Composition and Chemistry
Transport of ozone-depleted air on the breakup of the stratospheric polar vortex in spring/summer 2000
Article first published online: 11 SEP 2002
Copyright 2002 by the American Geophysical Union.
Journal of Geophysical Research: Atmospheres (1984–2012)
Volume 107, Issue D20, pages SOL 12-1–SOL 12-11, 27 October 2002
How to Cite
Transport of ozone-depleted air on the breakup of the stratospheric polar vortex in spring/summer 2000, J. Geophys. Res., 107(D20), 8270, doi:10.1029/2001JD000488, 2002., , , , and ,
- Issue published online: 11 SEP 2002
- Article first published online: 11 SEP 2002
- Manuscript Accepted: 10 AUG 2001
- Manuscript Revised: 21 JUN 2001
- Manuscript Received: 16 FEB 2001
 A high-resolution three-dimensional off-line chemical transport simulation has been performed with the SLIMCAT model to examine transport and mixing of ozone depleted air in the lower stratosphere on breakup of the polar vortex in spring/summer 2000. The model included ozone, N2O, and F11 tracers and used simplified chemistry parameterizations.
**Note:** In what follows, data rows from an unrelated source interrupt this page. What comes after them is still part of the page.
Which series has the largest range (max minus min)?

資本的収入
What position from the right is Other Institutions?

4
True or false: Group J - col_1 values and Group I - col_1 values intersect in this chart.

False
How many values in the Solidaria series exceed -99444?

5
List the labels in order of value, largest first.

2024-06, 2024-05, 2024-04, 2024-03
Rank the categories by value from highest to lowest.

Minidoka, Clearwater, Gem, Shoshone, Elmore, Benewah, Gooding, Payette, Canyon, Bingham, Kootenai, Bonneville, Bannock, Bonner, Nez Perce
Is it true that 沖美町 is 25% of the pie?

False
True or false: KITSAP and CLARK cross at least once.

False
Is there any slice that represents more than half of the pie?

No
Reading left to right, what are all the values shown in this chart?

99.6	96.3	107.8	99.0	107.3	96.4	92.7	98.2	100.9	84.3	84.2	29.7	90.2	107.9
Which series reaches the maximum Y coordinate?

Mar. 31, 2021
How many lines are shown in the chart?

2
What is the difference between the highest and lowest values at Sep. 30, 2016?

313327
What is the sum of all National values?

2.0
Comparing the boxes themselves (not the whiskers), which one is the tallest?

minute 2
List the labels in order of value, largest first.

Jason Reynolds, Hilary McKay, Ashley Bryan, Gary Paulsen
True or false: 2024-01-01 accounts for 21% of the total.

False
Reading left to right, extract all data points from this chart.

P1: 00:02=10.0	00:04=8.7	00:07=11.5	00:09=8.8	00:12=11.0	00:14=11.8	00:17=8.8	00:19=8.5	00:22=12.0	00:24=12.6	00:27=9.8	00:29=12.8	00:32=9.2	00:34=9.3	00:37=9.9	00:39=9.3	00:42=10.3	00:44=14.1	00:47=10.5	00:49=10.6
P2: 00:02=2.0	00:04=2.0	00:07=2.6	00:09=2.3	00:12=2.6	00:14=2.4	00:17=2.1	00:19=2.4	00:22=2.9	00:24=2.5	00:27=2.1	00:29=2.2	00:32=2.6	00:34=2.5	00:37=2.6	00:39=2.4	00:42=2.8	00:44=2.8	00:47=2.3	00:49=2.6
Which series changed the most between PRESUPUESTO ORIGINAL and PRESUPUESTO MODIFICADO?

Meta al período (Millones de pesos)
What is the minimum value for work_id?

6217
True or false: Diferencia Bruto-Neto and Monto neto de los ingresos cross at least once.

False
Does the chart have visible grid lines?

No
The model was forced by T106 European Centre for Medium-Range Weather Forecasts analyses. The model results show that, by the end of June, above 420 K, much of the ozone-depleted air is transported from polar regions to the subtropics. In contrast, below 420 K, most of the ozone-depleted air remains poleward of approximately 55°N. It is suggested that the influence of the upper extension of the tropospheric subtropical jet provides a transport barrier at lower levels, while strong stirring on breakup of the polar vortex is important at upper levels. The mean meridional circulation modifies the distribution of ozone-depleted air by moving it up the subtropics and down in the extratropics. The model simulation is validated by comparing vertical profiles of ozone loss against ozonesonde measurements. The model results are consistent with many of the features present in the ozonesonde measurements. F11-N2O correlation plots are examined in the model and they show distinct canonical correlation curves for the polar vortex, midlatitudes, and the tropics. Comparison against balloon and aircraft measurements show that the model reproduces the separation between the vortex and midlatitude curves; however, the ratio of N2O to F11 lifetimes is somewhat too small in the model. It is shown that anomalies from the midlatitude canonical correlation curve can be used to identify remnants of polar vortex air which has mixed with midlatitude air. At the end of June there is excellent agreement in the position of air with anomalous F11-N2O tracer correlation and ozone-depleted air from the polar vortex.